Text block:
"""

Developer / Publisher – Ivanovich Games / Perp Games
Price – US $19.99 / EU €19.99 / UK £14.99 / AU $26.95
Release Date – April 10th, 2018
Control Method – Move Controllers, DS4, Aim
Play Type – Seated, Standing
Pro Patch – No
Digital Only – Yes
Reviewed on – PS4 Pro
I think most of us early VR adopters have been looking forward to not only seeing what new ways we can experience games, but what VR games can bring to classic genres. What I have never seen before is just how VR handles placing a full arcade game in a virtual space and playing it in both traditional and newly immersive ways. Clearly inspired by classic shooters like Operation Wolf, you take hold of a gun on an actual arcade cabinet and begin to unload at all sorts different enemy soldiers and vehicles in your quest to conquer all the stages.
With all 3 PSVR methods of controls available, if you have the Aim or Move options, just stick with those. The DS4 is tracked and plays like the Aim controller, but is just not quite as comfortable, or fun, as the other options as it locks your hands in front of you. You only get one gun no matter what method you pick, so while the Move controllers allow you to throw grenades with your left hand, the other methods just assign grenade tosses to buttons. That’s about it really, enemies appear from the right and left of the screen or pop up in windows or from behind obstacles scattered around the ever-panning environment. You can choose “immersion” or “classic” mode with latter placing you in front of the arcade cabinet as if you would in real life and the former placing you right next to the screen where you can actually lean in and see further left or right, as if looking through a window and for me is the way better way to play. If this sounds dull to you, which it’s not, and you need more convincing there is also immersion mode!

"""

Goal of the exercise: Continue the review of the virtual reality arcade shooter from the point at which it stops.

[A block of data]
"""

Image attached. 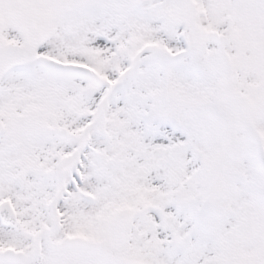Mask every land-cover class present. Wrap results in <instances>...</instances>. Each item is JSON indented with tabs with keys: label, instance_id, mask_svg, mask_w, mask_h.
I'll return each instance as SVG.
<instances>
[{
	"label": "snow or ice",
	"instance_id": "6c2138e0",
	"mask_svg": "<svg viewBox=\"0 0 264 264\" xmlns=\"http://www.w3.org/2000/svg\"><path fill=\"white\" fill-rule=\"evenodd\" d=\"M0 264H264V0H0Z\"/></svg>",
	"mask_w": 264,
	"mask_h": 264
}]
</instances>
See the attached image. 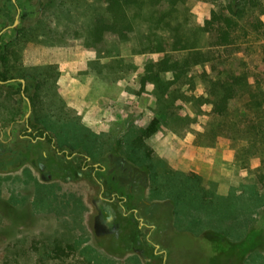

"""

Exercise output:
Immersion mode takes you “inside” the game instead of the overhead/side view of the action. Throughout each stage are certain icons that can be shot which momentarily pause the action and put you in a first-person mode inside that game. Many of these moments involve, just shooting from cover or driving through the stage while shooting, which is great with dual moves as you have to steer with 1 hand while shooting with the other. You may be placed in a chopper, shooting from the skies or in a fighter jet or boat with mounted machine gun. These immersion moments break up the gameplay wonderfully and spice up the action nicely.
Each of the 6 stages has 6 levels and 3 stars each. In order to unlock more stages, you need to get those stars. Those stars are stage specific goals like getting a certain number of headshots, not killing civilians, running over a set amount of enemies with your jeep or a host of objectives which add some nice goals keeping Warcade feeling fresh. It won’t take too long before you are forced to revisit past stages to get that 1 star that eluded you on your previous attempts but thankfully each stage only lasts a few minutes so multiple plays never really get a chance to feel old before you have reached their end.
The visuals here are probably the most disappointing aspect of the game. The stages are washed out and don’t carry a lot of detail but are serviceable. The guys you are shooting at look like army men and, excluding immersion mode, look just fine as they are usually so far away that details would be hard to see anyways. Vehicles and buildings lack any real detail and look more like basic geometric shapes twisted together to form those objects. Pop-ins and outs are rampant but mostly occur on the right and left sides of the play area so don’t really affect the action to much. Given the nature of the game the look works and when combined with the variety of options presented in immersion mode, it’s easy enough to forget how lacking this can look and focus on just having fun taking out the bad guys in all manner of ways. The presentation may also be saved by some much better audio. Guns all sound great, enemies yell upon death and vehicles all sound like they should. If you want to change up the music, you can go with visceral silence, some techno jams or more traditional actiony rock tunes.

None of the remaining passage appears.